Fixed Rate Loan Demand Overtakes 12-month Average
The recent trend of fixed rate loans comprising only a minor proportion of all new Australian home loans appears to have bottomed out. Demand for loans with fixed interest rates rose for the third month in a row in May 2009, to 7% of all Mortgage Choice loan approvals.
Basic variable loan demand continues to rise, reaching 49% after a brief dip in March and April. The only other time it has hit this level, since Mortgage Choice began recording such data in January 2003, was in February 2009.
Standard variable loans, many of which are professional packages (where eligible customers with a loan worth over $150,000 can receive discounts on the interest rate along with other professional package features), fell for the second month in a row, to 39% of all approvals.
“Fixed rate loans reaching 7% of all our home loan approvals for May 2009 is the highest level we’ve seen since July 2008, but a long way from the peak of 38% reached in November 2007,” said Mortgage Choice senior corporate affairs manager Kristy Sheppard.
“It is interesting to see a number of new borrowers locking in their rate, despite the fact that fixed loans are priced higher than many variable loans at the moment. However, we are experiencing interest rates that are historically very low, so it will make sense for some to simply ‘set and forget’.”
“Basic variable loans continued to be very popular with Australian borrowers in May, increasing by one percentage point to almost half of all new loan approvals, at 49%. This was well above the 12-month average of 40% and quite a way in front of standard variable loans, where demand dipped four percentage points to 39%.

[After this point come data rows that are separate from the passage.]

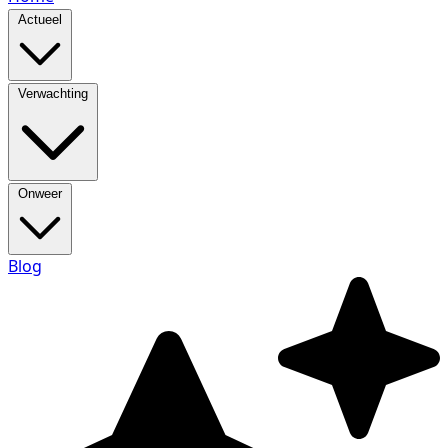
Actueel
Verwachting
Onweer
Blog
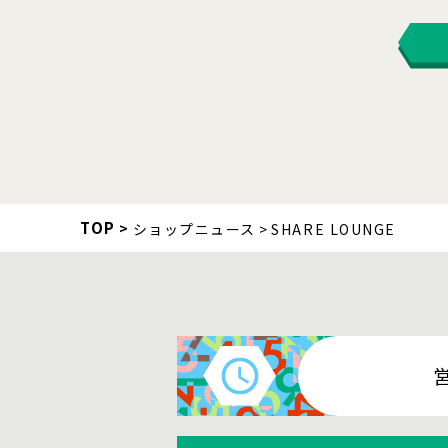
TOP
ショップニュース
SHARE LOUNGE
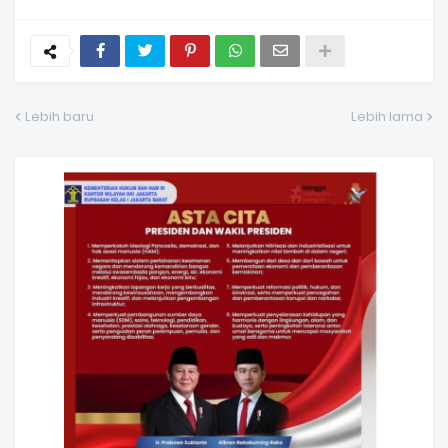
Lebih baru
Lebih lama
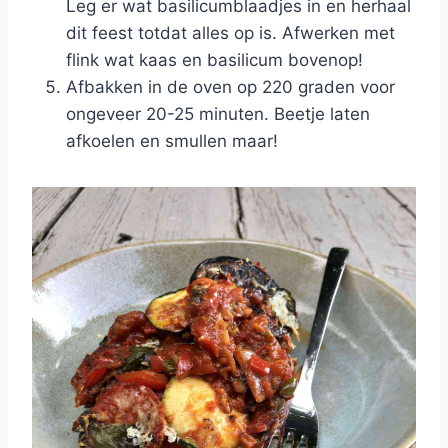
Leg er wat basilicumblaadjes in en herhaal
dit feest totdat alles op is. Afwerken met
flink wat kaas en basilicum bovenop!
Afbakken in de oven op 220 graden voor
ongeveer 20-25 minuten. Beetje laten
afkoelen en smullen maar!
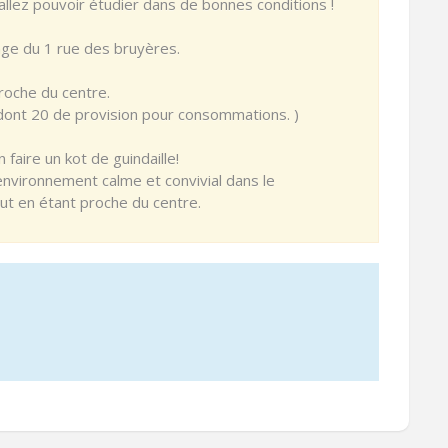
allez pouvoir étudier dans de bonnes conditions !
ge du 1 rue des bruyères.
roche du centre.
dont 20 de provision pour consommations. )
faire un kot de guindaille!
nvironnement calme et convivial dans le
ut en étant proche du centre.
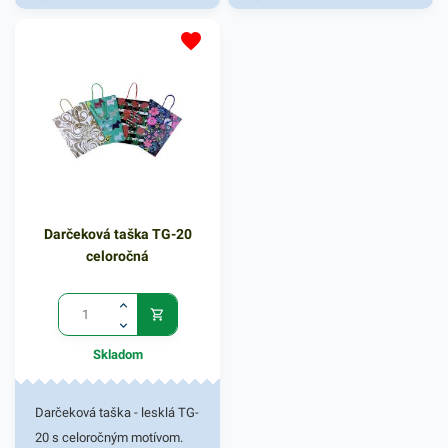
mrazničke.
lepením. Gramáž papiera
128g/m2. Vhodná na prenos
darčekových predmetov.
Rozmer 26,4x13,7x32,4cm
Darčeková taška TG-20
celoročná
Skladom
Darčeková taška - lesklá TG-
20 s celoročným motívom.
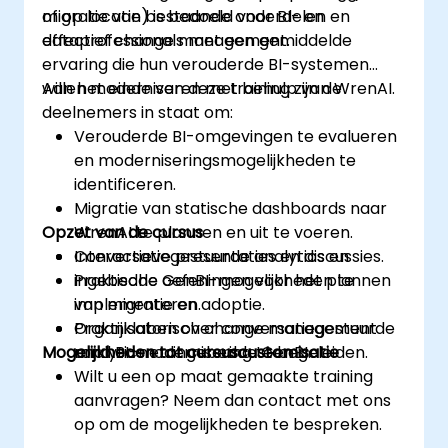
migratie van bestaande onderdelen en
of op locatie) is bedoeld voor BI- en
effectief change management.
dataprofessionals met een gemiddelde
ervaring die hun verouderde BI-systemen
willen moderniseren met behulp van WrenAI.
Aan het einde van deze training zijn de
deelnemers in staat om:
Verouderde BI-omgevingen te evalueren
en moderniseringsmogelijkheden te
identificeren.
Migratie van statische dashboards naar
Opzet van de cursus
WrenAI te plannen en uit te voeren.
Conversatiegestuurde analytics en
Interactieve presentaties en discussies.
ingebedde GenBI-mogelijkheden te
Praktische oefeningen voor het plannen
implementeren.
van migratie en adoptie.
Organisatorisch change management
Praktijklaben over conversatiegestuurde
Mogelijkheden tot cursuscustomisatie
rond BI-modernisering te begeleiden.
analytics en ingebedde GenBI.
Wilt u een op maat gemaakte training
aanvragen? Neem dan contact met ons
op om de mogelijkheden te bespreken.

“Basic variable loans have been the most popular loan type for five months now, after overtaking standard variable for the first time on our records in January 2009. This demonstrates that most Australians are comfortable with the interest rate situation, for now at least, and probably expect them to stay low for quite some time.”
Uptake of line of credit loans (generally popular with property investors) in May increased slightly though remained at 5% of all approvals, comparing to a 12-month average of 8%.